Body or hand keypoint data:
—————
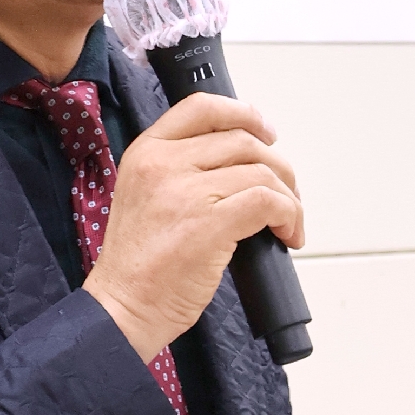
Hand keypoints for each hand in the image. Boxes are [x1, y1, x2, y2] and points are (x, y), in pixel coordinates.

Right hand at [84, 95, 301, 361]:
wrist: (124, 306)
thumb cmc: (139, 264)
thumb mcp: (145, 196)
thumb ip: (180, 171)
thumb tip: (242, 166)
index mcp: (146, 151)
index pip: (201, 107)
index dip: (243, 114)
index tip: (267, 134)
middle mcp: (163, 163)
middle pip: (243, 140)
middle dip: (278, 167)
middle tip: (288, 195)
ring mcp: (185, 190)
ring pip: (262, 172)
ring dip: (289, 197)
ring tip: (289, 222)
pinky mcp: (209, 222)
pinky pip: (268, 202)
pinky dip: (289, 216)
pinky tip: (288, 234)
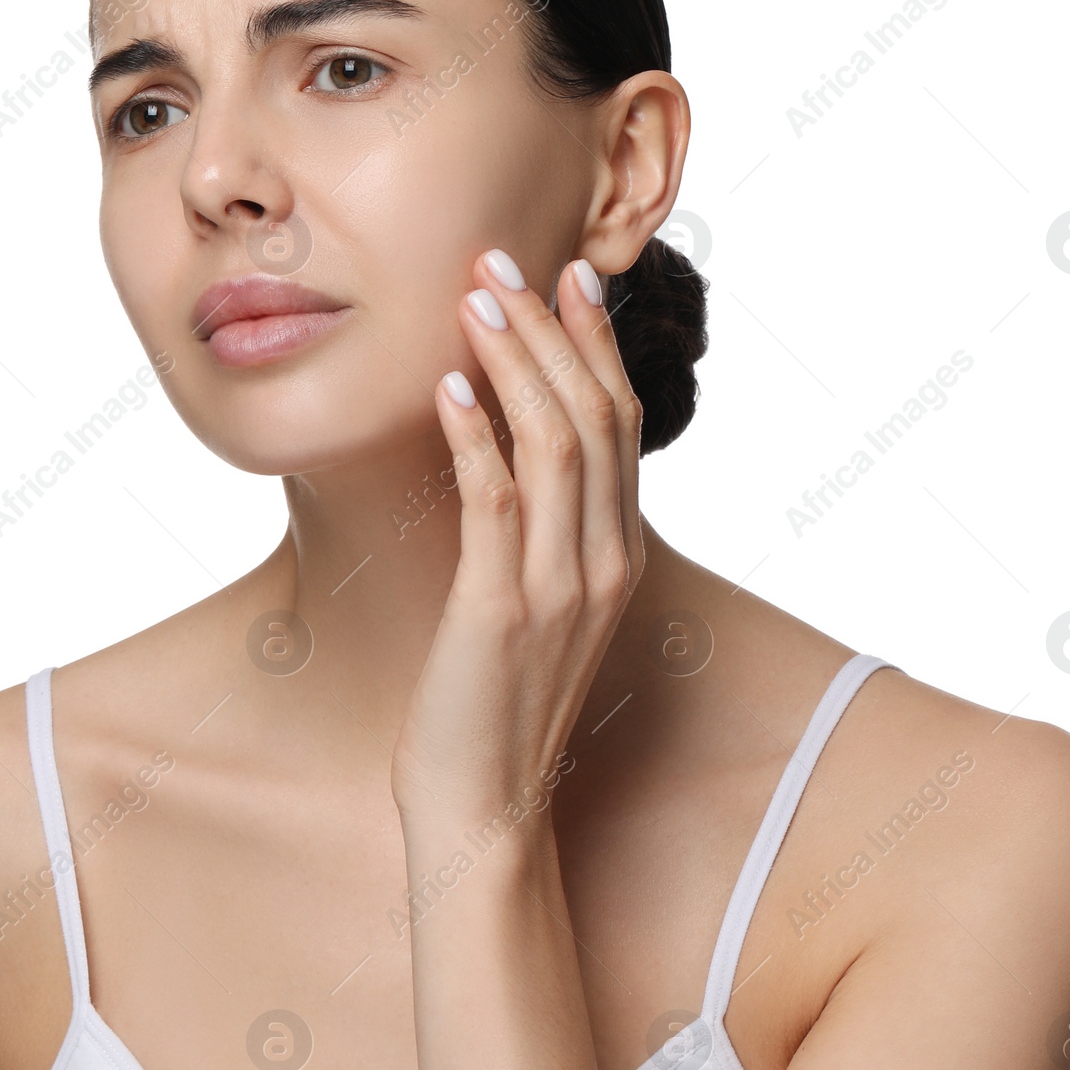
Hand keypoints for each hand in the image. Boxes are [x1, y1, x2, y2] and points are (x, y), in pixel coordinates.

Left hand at [389, 248, 646, 822]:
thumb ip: (546, 533)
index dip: (596, 344)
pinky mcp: (502, 610)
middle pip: (596, 413)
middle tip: (505, 261)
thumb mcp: (541, 607)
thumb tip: (512, 454)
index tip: (569, 277)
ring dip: (514, 360)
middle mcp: (604, 561)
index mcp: (618, 554)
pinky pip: (496, 502)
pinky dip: (475, 438)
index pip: (621, 423)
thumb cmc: (496, 702)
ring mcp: (560, 586)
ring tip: (474, 298)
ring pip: (556, 441)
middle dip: (551, 328)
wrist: (484, 808)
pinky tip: (448, 389)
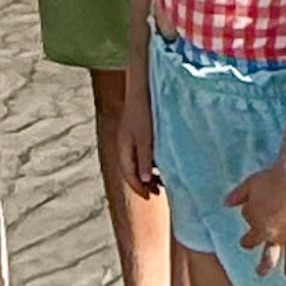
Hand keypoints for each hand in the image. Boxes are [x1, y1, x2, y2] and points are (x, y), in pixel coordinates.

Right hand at [119, 74, 159, 200]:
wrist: (142, 88)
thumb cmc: (144, 112)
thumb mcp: (146, 138)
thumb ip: (145, 160)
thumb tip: (145, 181)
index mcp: (124, 148)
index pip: (129, 174)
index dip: (139, 188)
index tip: (151, 197)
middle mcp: (125, 145)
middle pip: (132, 170)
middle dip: (143, 183)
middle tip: (158, 192)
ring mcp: (131, 139)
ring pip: (137, 163)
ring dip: (148, 174)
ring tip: (162, 181)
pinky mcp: (138, 132)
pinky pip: (142, 154)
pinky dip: (150, 163)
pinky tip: (161, 163)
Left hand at [232, 167, 285, 274]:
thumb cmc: (272, 179)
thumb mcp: (250, 184)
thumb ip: (237, 195)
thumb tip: (224, 203)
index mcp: (252, 216)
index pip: (247, 216)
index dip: (251, 209)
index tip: (256, 203)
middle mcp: (264, 230)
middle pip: (252, 241)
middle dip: (247, 243)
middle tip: (244, 244)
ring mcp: (281, 236)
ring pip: (270, 256)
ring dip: (264, 266)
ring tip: (260, 272)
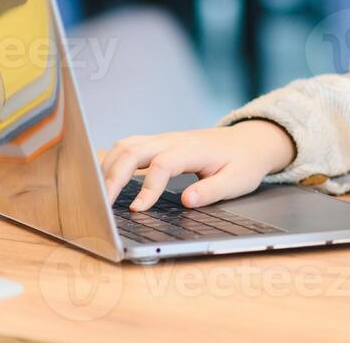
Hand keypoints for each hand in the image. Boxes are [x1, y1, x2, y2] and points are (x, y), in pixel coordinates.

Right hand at [100, 120, 296, 210]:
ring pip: (126, 145)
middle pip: (134, 149)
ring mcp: (163, 140)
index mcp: (192, 149)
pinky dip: (113, 161)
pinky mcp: (158, 144)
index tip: (138, 210)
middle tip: (102, 205)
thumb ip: (212, 191)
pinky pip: (128, 146)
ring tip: (99, 196)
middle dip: (113, 176)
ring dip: (109, 167)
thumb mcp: (237, 181)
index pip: (162, 164)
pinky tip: (106, 180)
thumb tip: (186, 201)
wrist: (249, 141)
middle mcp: (173, 140)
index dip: (148, 188)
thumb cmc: (243, 162)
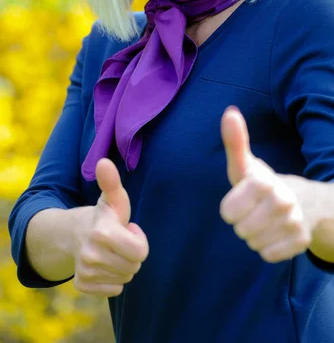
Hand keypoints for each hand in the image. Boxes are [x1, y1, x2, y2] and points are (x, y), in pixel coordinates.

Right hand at [73, 158, 148, 296]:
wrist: (75, 233)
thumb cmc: (105, 215)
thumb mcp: (113, 198)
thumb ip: (112, 182)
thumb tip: (103, 162)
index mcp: (102, 233)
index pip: (140, 252)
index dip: (139, 240)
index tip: (128, 229)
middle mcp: (91, 255)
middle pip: (134, 266)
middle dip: (131, 253)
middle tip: (119, 240)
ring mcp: (85, 272)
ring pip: (125, 278)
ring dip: (123, 265)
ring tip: (112, 250)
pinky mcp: (83, 285)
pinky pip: (114, 290)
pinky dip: (113, 279)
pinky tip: (104, 264)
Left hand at [219, 106, 312, 262]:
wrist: (310, 202)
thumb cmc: (266, 184)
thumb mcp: (248, 166)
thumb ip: (235, 141)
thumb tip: (229, 111)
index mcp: (264, 182)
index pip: (227, 212)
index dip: (232, 208)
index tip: (245, 198)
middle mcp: (281, 201)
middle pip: (240, 229)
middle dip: (245, 222)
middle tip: (259, 210)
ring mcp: (294, 222)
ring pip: (254, 243)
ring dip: (257, 235)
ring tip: (268, 220)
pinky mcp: (302, 242)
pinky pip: (268, 255)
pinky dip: (270, 248)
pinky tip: (279, 233)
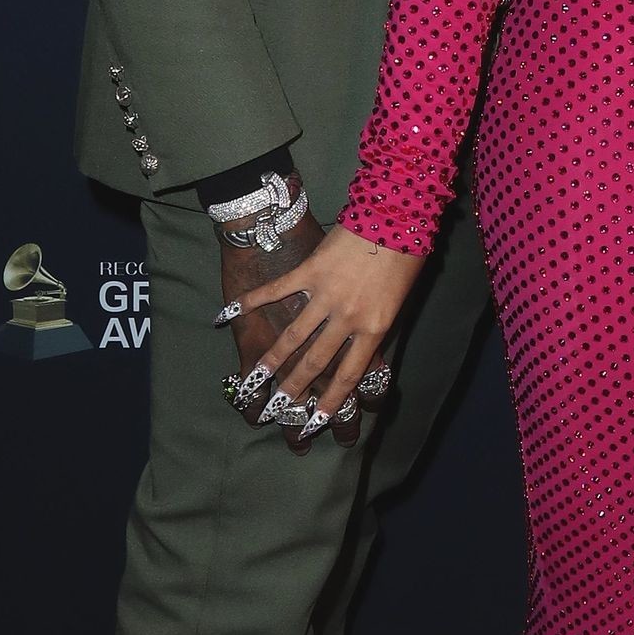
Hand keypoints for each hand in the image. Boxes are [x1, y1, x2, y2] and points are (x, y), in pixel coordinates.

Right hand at [228, 225, 426, 443]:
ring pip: (293, 336)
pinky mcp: (310, 269)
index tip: (314, 423)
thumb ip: (375, 324)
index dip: (330, 402)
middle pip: (316, 363)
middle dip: (294, 390)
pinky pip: (277, 291)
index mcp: (374, 328)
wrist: (394, 211)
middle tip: (277, 412)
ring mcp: (327, 294)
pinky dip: (253, 301)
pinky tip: (228, 313)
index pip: (348, 376)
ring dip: (271, 361)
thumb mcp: (399, 297)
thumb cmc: (405, 252)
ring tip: (254, 382)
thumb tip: (361, 347)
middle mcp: (348, 317)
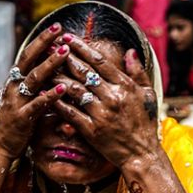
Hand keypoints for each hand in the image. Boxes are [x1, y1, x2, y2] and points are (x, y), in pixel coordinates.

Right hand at [0, 23, 69, 160]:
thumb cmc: (16, 123)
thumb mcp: (24, 99)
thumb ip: (37, 86)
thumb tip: (54, 69)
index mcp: (14, 81)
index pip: (27, 55)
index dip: (41, 41)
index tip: (56, 28)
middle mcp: (13, 87)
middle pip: (28, 59)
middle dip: (44, 43)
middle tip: (60, 30)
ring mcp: (17, 102)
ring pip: (33, 78)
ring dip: (50, 64)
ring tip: (65, 52)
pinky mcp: (22, 119)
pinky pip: (37, 105)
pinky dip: (49, 96)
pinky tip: (62, 89)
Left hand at [50, 35, 160, 169]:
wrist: (141, 153)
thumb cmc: (144, 123)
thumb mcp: (147, 94)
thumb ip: (138, 72)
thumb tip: (130, 51)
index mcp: (125, 86)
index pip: (99, 62)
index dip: (81, 48)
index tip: (68, 38)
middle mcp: (112, 98)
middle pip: (84, 72)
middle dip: (65, 57)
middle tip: (50, 46)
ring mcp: (101, 114)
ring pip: (74, 90)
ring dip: (57, 76)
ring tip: (44, 67)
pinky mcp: (91, 130)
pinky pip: (70, 112)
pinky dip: (57, 102)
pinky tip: (46, 93)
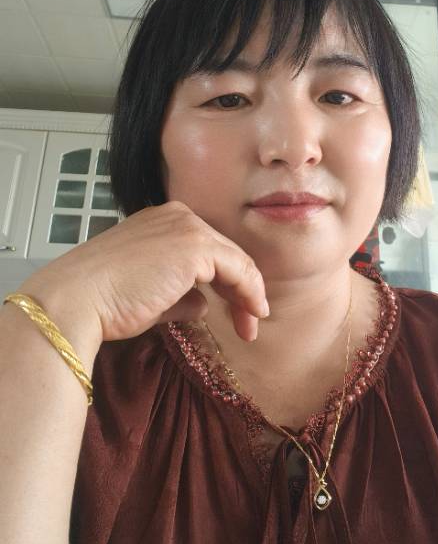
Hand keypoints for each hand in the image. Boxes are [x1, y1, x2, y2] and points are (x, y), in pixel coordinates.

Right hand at [17, 201, 268, 343]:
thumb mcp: (151, 295)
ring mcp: (188, 228)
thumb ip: (181, 295)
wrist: (79, 299)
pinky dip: (250, 292)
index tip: (236, 313)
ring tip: (251, 327)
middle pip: (225, 254)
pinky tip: (253, 314)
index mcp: (162, 221)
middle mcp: (178, 216)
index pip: (208, 251)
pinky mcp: (196, 246)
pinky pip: (238, 269)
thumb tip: (203, 305)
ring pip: (235, 261)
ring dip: (248, 295)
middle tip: (249, 325)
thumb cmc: (105, 301)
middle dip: (240, 291)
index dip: (226, 283)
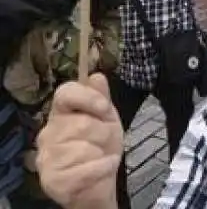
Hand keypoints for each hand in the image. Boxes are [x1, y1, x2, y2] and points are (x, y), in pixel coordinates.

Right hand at [36, 74, 122, 208]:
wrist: (98, 183)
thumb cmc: (100, 148)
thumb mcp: (106, 120)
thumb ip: (101, 99)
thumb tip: (96, 76)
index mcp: (61, 114)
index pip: (65, 93)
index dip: (87, 97)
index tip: (104, 108)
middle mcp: (48, 133)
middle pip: (81, 123)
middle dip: (103, 133)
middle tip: (103, 142)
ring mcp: (46, 158)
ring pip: (83, 148)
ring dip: (102, 153)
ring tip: (98, 157)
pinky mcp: (52, 181)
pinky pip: (86, 170)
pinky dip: (103, 168)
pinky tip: (104, 168)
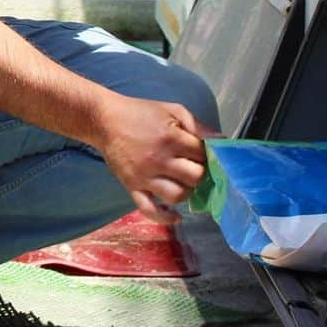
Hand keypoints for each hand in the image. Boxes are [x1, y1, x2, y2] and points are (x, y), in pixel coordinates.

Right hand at [95, 94, 214, 221]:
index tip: (202, 153)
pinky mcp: (132, 187)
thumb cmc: (140, 113)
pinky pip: (149, 209)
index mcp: (170, 138)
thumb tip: (221, 140)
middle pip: (194, 177)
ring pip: (178, 195)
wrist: (104, 120)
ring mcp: (145, 176)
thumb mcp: (171, 110)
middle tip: (194, 166)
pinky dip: (165, 217)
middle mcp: (159, 159)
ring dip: (187, 191)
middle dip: (199, 172)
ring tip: (184, 182)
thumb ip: (196, 124)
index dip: (206, 153)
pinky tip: (176, 216)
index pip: (202, 154)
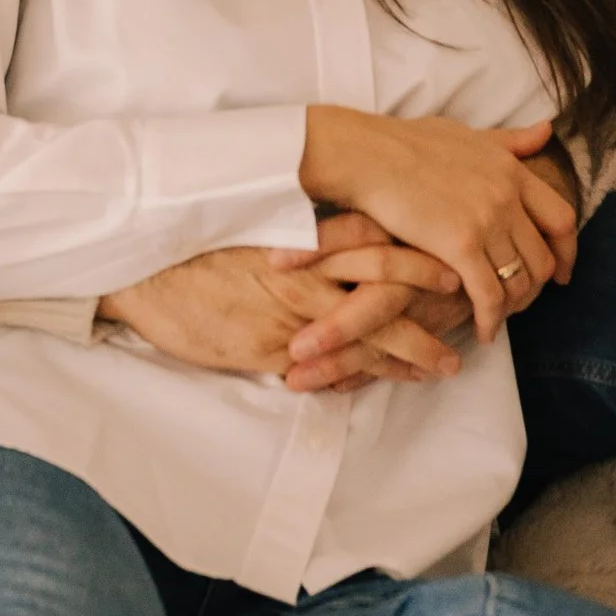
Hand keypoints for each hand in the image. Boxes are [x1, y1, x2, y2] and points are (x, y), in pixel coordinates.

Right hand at [102, 217, 464, 390]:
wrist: (143, 276)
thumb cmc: (195, 252)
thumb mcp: (253, 232)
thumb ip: (298, 242)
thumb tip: (337, 247)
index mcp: (302, 235)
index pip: (375, 234)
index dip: (420, 244)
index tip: (457, 253)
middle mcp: (306, 267)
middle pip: (389, 274)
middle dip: (435, 290)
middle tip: (473, 302)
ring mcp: (292, 310)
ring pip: (372, 325)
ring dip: (417, 345)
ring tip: (450, 362)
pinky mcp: (274, 348)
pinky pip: (335, 364)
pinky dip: (371, 374)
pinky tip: (397, 382)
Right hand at [298, 107, 579, 340]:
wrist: (368, 155)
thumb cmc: (408, 143)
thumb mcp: (469, 134)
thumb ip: (509, 141)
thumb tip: (547, 130)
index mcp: (511, 170)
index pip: (562, 219)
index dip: (566, 251)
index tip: (562, 272)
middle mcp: (507, 196)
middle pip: (543, 257)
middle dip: (536, 286)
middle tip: (519, 300)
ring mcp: (486, 221)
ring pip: (520, 280)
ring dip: (512, 306)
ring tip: (497, 315)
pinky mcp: (460, 246)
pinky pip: (490, 296)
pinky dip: (491, 320)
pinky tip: (482, 330)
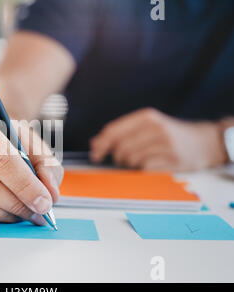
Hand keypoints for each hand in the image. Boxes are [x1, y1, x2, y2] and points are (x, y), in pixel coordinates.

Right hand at [0, 113, 63, 223]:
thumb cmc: (15, 144)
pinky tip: (7, 212)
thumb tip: (50, 194)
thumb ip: (48, 169)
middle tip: (37, 213)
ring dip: (4, 213)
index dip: (23, 184)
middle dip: (15, 203)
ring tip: (25, 213)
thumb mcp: (37, 149)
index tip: (44, 202)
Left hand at [90, 108, 226, 170]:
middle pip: (120, 147)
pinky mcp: (172, 159)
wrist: (203, 141)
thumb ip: (122, 132)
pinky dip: (143, 169)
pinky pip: (145, 168)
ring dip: (130, 163)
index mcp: (146, 116)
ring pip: (131, 159)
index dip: (101, 144)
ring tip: (139, 160)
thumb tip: (95, 143)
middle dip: (116, 156)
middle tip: (121, 159)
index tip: (94, 153)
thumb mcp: (148, 125)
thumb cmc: (169, 134)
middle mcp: (155, 127)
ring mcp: (165, 143)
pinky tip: (150, 164)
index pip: (114, 131)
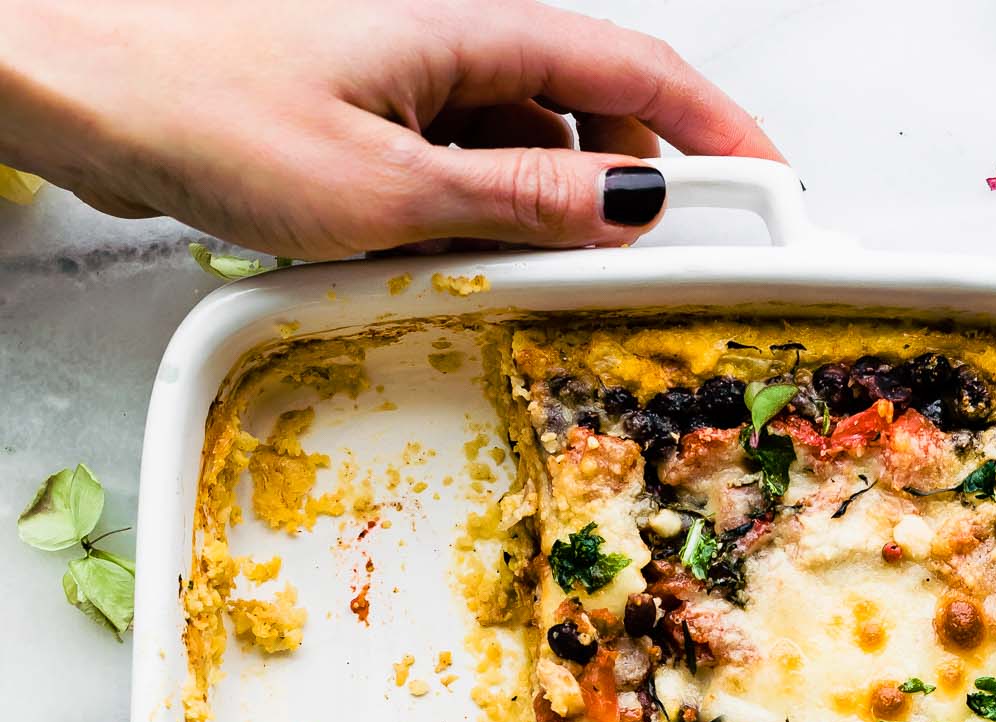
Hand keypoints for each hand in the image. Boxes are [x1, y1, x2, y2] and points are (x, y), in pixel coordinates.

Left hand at [0, 0, 779, 258]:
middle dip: (650, 190)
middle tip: (679, 273)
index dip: (725, 132)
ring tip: (563, 288)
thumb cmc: (202, 105)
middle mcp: (456, 42)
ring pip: (536, 147)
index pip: (641, 71)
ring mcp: (418, 80)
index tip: (780, 191)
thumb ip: (517, 200)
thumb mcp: (384, 186)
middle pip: (600, 112)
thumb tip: (629, 210)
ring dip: (564, 215)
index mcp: (474, 29)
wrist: (85, 84)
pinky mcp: (379, 119)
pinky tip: (479, 267)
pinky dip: (498, 218)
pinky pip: (474, 166)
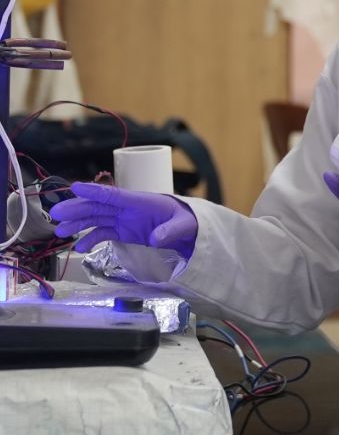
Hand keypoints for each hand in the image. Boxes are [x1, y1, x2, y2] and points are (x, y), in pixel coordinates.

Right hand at [50, 181, 198, 259]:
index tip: (74, 187)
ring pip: (95, 219)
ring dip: (77, 224)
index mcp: (139, 201)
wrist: (187, 227)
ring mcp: (123, 220)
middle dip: (76, 209)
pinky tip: (79, 247)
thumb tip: (157, 238)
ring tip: (60, 232)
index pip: (113, 194)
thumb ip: (170, 231)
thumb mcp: (183, 225)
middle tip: (56, 213)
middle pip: (97, 207)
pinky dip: (90, 239)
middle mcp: (126, 209)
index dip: (94, 191)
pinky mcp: (123, 231)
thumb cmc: (185, 220)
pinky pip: (103, 233)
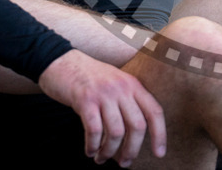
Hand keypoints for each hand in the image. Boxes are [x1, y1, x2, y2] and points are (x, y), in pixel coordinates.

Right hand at [38, 49, 165, 165]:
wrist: (61, 61)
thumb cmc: (89, 77)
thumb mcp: (115, 82)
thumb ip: (127, 101)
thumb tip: (134, 134)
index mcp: (133, 84)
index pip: (155, 111)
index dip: (160, 134)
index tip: (159, 153)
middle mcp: (122, 88)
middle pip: (137, 126)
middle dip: (132, 150)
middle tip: (125, 163)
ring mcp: (103, 93)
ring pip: (116, 132)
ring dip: (109, 151)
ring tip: (101, 158)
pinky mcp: (85, 100)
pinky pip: (94, 130)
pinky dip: (93, 145)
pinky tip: (90, 150)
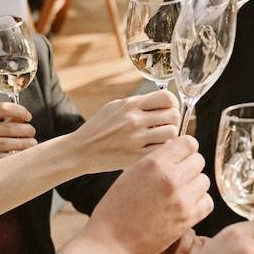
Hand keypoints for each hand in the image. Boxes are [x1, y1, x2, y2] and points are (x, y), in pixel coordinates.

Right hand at [0, 103, 36, 177]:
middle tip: (33, 134)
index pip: (1, 108)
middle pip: (7, 128)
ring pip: (5, 144)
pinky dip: (12, 158)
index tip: (28, 117)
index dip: (19, 111)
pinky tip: (19, 158)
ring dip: (23, 145)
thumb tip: (23, 121)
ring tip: (31, 146)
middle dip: (25, 131)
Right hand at [66, 90, 180, 172]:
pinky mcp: (135, 156)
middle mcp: (134, 119)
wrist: (80, 150)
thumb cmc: (99, 128)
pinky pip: (162, 150)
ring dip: (169, 136)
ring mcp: (136, 138)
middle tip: (165, 126)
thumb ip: (138, 103)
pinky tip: (153, 149)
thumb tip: (163, 102)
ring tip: (160, 138)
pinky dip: (162, 149)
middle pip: (173, 115)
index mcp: (130, 104)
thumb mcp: (115, 107)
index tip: (168, 109)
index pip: (166, 97)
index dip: (172, 103)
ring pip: (171, 133)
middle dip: (172, 120)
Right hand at [75, 136, 213, 253]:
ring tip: (179, 194)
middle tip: (178, 178)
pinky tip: (185, 206)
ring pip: (204, 181)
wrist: (111, 242)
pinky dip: (199, 203)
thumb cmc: (116, 207)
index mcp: (155, 163)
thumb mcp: (131, 174)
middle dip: (189, 167)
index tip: (181, 157)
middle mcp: (171, 178)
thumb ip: (156, 161)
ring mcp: (181, 199)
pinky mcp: (187, 218)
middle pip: (199, 161)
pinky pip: (207, 202)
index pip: (189, 143)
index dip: (185, 150)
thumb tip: (177, 150)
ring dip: (194, 186)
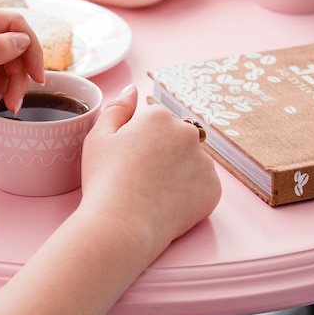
—————
Assignment: Beginning with the first line of the records and ending with the line that contains "pinky tip: (448, 389)", reproduce every line exactly, omitting pictures and adding nothing.

Output below:
Hand keypoints for each hand in the image. Boxes are [x1, y1, x2, y2] and points are (x, y), in pixel coordinates.

Right hand at [84, 95, 301, 361]:
wrist: (124, 306)
thumb cmc: (139, 264)
thumb mcp: (145, 196)
thumb ip: (180, 171)
thumb tip: (242, 166)
index mcp: (146, 151)
index pip: (201, 107)
index dip: (243, 114)
index tip: (267, 134)
middle mcp: (163, 163)
middle pip: (243, 140)
middle dip: (278, 167)
middle tip: (288, 195)
ring mcp: (185, 190)
ring pip: (262, 172)
ring dip: (289, 197)
ring tip: (289, 222)
pinky mcp: (209, 222)
pinky pip: (268, 202)
pinky dip: (289, 216)
pinky tip: (288, 234)
Hand keypoints for each hand in the image. Boxes are [x1, y1, x2, y2] and points are (x, y), in pixel coordinates.

Left hand at [389, 248, 646, 822]:
thumb ip: (546, 533)
index dip: (596, 344)
pinky mcp: (502, 610)
middle pip: (596, 413)
middle tip: (505, 261)
thumb mcp: (541, 607)
thumb tip: (512, 454)
index tip: (569, 277)
ring dip: (514, 360)
middle mcp: (604, 561)
index mcp: (618, 554)
pinky pip: (496, 502)
pinky dip: (475, 438)
index pip: (621, 423)
thumb cmc: (496, 702)
ring mcp: (560, 586)
ring tip: (474, 298)
ring pip: (556, 441)
middle dip: (551, 328)
wrist: (484, 808)
pinky tip: (448, 389)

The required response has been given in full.